Matériellement, la presse se prête davantage à l'achat que le livre : le kiosque est plus proche et plus convivial que la librairie, et le chaînage « du biberon à l'université », avec la politique par tranches d'âge, facilite le repérage. L'abonnement, de son côté, permet à l'enfant de recevoir directement « sa » revue, chez lui, et d'avoir un sentiment de propriété plus affirmé. L'information publicitaire sur les journaux est plus importante que celle sur les livres et s'adresse directement à l'enfant. Enfin la politique de fidélisation est souvent renforcée par des cadeaux d'abonnements genre gadgets, montres, appartenance à un club, etc. ; cet ensemble fonctionne comme « groupe de référence » auquel l'enfant souhaite appartenir et entraîne, par là-même, un comportement de lecture.
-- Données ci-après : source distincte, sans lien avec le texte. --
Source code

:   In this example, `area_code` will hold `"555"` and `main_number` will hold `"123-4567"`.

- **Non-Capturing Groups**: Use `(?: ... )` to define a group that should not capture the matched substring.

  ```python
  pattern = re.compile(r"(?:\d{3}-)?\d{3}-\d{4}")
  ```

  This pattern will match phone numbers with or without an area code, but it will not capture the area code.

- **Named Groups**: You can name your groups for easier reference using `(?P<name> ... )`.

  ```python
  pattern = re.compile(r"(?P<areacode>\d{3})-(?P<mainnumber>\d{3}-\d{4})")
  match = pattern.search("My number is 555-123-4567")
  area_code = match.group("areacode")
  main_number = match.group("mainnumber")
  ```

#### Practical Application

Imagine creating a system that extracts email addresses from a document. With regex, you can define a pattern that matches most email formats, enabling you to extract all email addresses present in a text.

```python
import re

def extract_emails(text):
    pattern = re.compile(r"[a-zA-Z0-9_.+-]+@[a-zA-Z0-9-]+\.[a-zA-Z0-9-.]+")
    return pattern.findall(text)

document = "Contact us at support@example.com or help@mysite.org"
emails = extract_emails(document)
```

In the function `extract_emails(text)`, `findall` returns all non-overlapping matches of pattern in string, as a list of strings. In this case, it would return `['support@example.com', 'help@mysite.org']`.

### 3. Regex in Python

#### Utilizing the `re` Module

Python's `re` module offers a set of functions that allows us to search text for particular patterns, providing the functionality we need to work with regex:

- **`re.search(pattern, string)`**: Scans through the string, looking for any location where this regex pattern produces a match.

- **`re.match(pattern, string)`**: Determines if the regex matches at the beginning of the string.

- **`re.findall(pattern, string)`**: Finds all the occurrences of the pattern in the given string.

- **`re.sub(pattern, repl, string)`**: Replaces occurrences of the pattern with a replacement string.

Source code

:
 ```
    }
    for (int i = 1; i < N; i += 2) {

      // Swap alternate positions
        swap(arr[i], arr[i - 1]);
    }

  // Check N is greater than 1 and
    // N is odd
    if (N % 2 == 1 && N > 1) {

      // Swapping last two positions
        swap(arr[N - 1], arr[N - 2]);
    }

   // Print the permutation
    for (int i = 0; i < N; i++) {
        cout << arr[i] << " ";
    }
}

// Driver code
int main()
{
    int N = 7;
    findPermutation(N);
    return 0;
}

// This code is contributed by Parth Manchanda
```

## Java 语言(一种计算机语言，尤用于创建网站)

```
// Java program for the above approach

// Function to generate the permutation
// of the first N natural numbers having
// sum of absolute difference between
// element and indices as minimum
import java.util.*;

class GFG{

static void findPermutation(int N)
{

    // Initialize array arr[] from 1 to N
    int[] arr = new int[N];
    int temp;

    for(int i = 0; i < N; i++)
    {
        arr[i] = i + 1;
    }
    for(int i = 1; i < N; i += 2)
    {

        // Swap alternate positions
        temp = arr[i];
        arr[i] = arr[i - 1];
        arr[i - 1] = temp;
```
Par ailleurs, le journal pour enfants permet une « lecture erratique », multipliant à chaque page les portes d'accès, ce qui fait croire à l'enfant que ça n'est jamais terminé. Il lui permet également de passer à l'acte d'écriture grâce au courrier des lecteurs et à la publication de textes, ce qui est une motivation supplémentaire d'insertion. Enfin, il parle de livres : Perlin a une rubrique spécialisée et Mikado présente des personnages de livres.
Les enfants qui disent ne jamais ouvrir un livre, et qui lisent la presse enfantine, ne rappellent-ils pas cet enfant de six ans qui, lorsqu'on lui demanda pourquoi il ne parlait jamais, répondit : « Parce que je n'avais rien à dire » ? La presse n'est-elle pas une école parallèle avec ses sollicitations de lecture, d'écriture, d'activités d'éveil ?
C'est assurément l'opinion du CLEMI 5 qui milite depuis longtemps pour faire entrer la presse à l'école et propose une « pédagogie médiatique » : pendant une semaine, les élèves d'une classe apportent les articles qui leur ont plu dans la presse des adultes et font une revue de presse, ou lecture collective de toutes les informations. Pour les articles traitant d'un même thème, ils procèdent à une synthèse en utilisant leur langage propre, langage de connivence qui sera compris de tous. L'affichage de ce nouveau texte, avec un titre librement choisi par eux, sera l'ultime acte d'appropriation.
La fin de cette intervention plongea la salle dans une effervescence scolaire. La presse, la lecture, l'écriture s'enchaînaient naturellement dans un bain de Jouvence, et tous, pédagogues ou bibliothécaires, éditeurs ou documentalistes, repartirent avec des rêves en plus et des années en moins.